Há uma exemplificação do poeta surrealista grego Nikos Eggonópoulos, a seguir de Sosígenes Costa, e a "impessoalidade do olhar do poeta", em William Carlos Williams, no poema "A Duração", em que, apesar de tudo, o subjetivo contamina o objetivo. A seguir, a rosa de Manuel Bandeira ilustraria o "inscape" de Hopkins. Temos a "matemática superior da poesia", de Hugo Friedrich (um belo analista dos simbolistas), o pensamento selvagem de Lévi-Strauss e nos detemos numa citação de Croce: "Acima da estreiteza do finito, a extensão do infinito". Ela nos remete à idéia básica de Alfred North Whitehead de que o processo é a permanência do infinito nas coisas finitas. E, encerrando, Heidegger, o maior pensador do século. O jogo da poesia: "Parece, mas não é".
Esse ensaio sobre a metáfora traduz uma excelente contribuição para o assunto e o rosto na brincadeira do esconde-esconde é um grande Leitmotiv. Do mesmo modo, a criação do termo "complexo de Anfion", no artigo sobre Carlos Ávila, é muito bem sacada.
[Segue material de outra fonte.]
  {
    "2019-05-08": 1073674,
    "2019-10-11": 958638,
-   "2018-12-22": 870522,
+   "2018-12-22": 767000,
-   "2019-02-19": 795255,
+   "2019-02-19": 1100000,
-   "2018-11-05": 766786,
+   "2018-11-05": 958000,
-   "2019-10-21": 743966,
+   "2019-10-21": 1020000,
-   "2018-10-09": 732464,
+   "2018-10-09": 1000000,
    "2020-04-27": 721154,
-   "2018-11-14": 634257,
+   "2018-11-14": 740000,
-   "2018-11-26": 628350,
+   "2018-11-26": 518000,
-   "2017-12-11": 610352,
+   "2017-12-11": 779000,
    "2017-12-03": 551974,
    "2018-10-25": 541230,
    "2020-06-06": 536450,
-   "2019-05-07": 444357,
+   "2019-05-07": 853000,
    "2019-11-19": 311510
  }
Des Esseintes: uma viagem de ida e volta. Uma outra etapa sensível do livro. José Paulo Paes já havia traduzido o romance "Às Avessas", de Huysmans, em 1987. Agora, o personagem que gerou o hermetismo (santo) de Mallarmé, em "Prose pour Des Essseintes".
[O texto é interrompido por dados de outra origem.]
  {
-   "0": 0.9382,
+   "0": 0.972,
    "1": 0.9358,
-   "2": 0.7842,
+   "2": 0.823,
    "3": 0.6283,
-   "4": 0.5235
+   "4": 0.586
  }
E José Paulo Paes concretiza um tour de force, pois se trata de um poema de difícil tradução em seus octossílabos. Como qualquer profissional do ramo, ele faz pequenas "traições" funcionais ("fer" por chumbo, por exemplo). Mas se mantém coerente com a estrutura significante/significado do original. Só não entendemos por que rompeu com a métrica (passando para nove sílabas) em versos não necessários. Por exemplo: "Glória em seu longo sentir, Idéias" -bastaria tirar o possessivo "seu", completamente supérfluo e que nem sequer está no original; e, aqui, uma ligeira traição inútil: "désir" poderia ser traduzido por "querer". Outro: "Esse nome -Pulquéria- tão pulcro". Que tal trocar "esse" por "tal"? De qualquer forma, diminutas observações para um resultado de porte.
Em "Salvação e Danação" vêm traduzidos dois sonetos de Paul Verlaine, acompanhados de um texto correspondente. No primeiro deles, o poeta, intencionalmente, cometeu a transgressão e começou pelos dois tercetos. O segundo é dedicado ao companheiro, amante satânico, Arthur Rimbaud, o genial. O ensaio fala de Baudelaire, Huysmans e os pontos de vista de André Rousseaux. É outra das partes mais interessantes dos "perigos".
Algumas opiniões e/ou observações finais. Na "Revisitação de Jorge Lima", José Paulo procura evidenciar a desigualdade na trajetória do lançador de "Essa Nega Fulô". Com razão. O injustamente quase esquecido Jorge de Lima realizou passagens sensacionais na língua num caudal-cabedal de trechos anódinos. Sua obra mais ambiciosa, "Invenção de Orfeu", é uma sensacional colcha de retalhos com versos e sonetos fabulosos. E vem-me à memória a sua grande figura humana de médico (meu), ali na Cinelândia, no "consultório mítico e lunar" de que falava Drummond. Quanto ao termo "enumeração caótica", trata-se de uma invenção do linguista Leo Spitzer.
Enfim, discordo da expressão de Ungaretti ao dizer que a poesia é um "ato de purificação moral". A palavra "moral" é gasta, deturpa e refere-se a costumes. Por exemplo: o mito da virgindade feminina vai por água abaixo com a pílula e o acesso ao mercado de trabalho. Ninguém vai perguntar do "passado" de uma mulher que ganhe R$ 10 mil por mês. Deveria ser substituída pela palavra "ética" -esta sim, referindo-se a padrões de relacionamento humano desde o começo da civilização. É isso aí.


José Lino Grünewald é poeta e jornalista, autor de "Um e Dois" e "Carlos Gardel, Lunfardo e Tango". Traduziu os "Cantos", de Ezra Pound.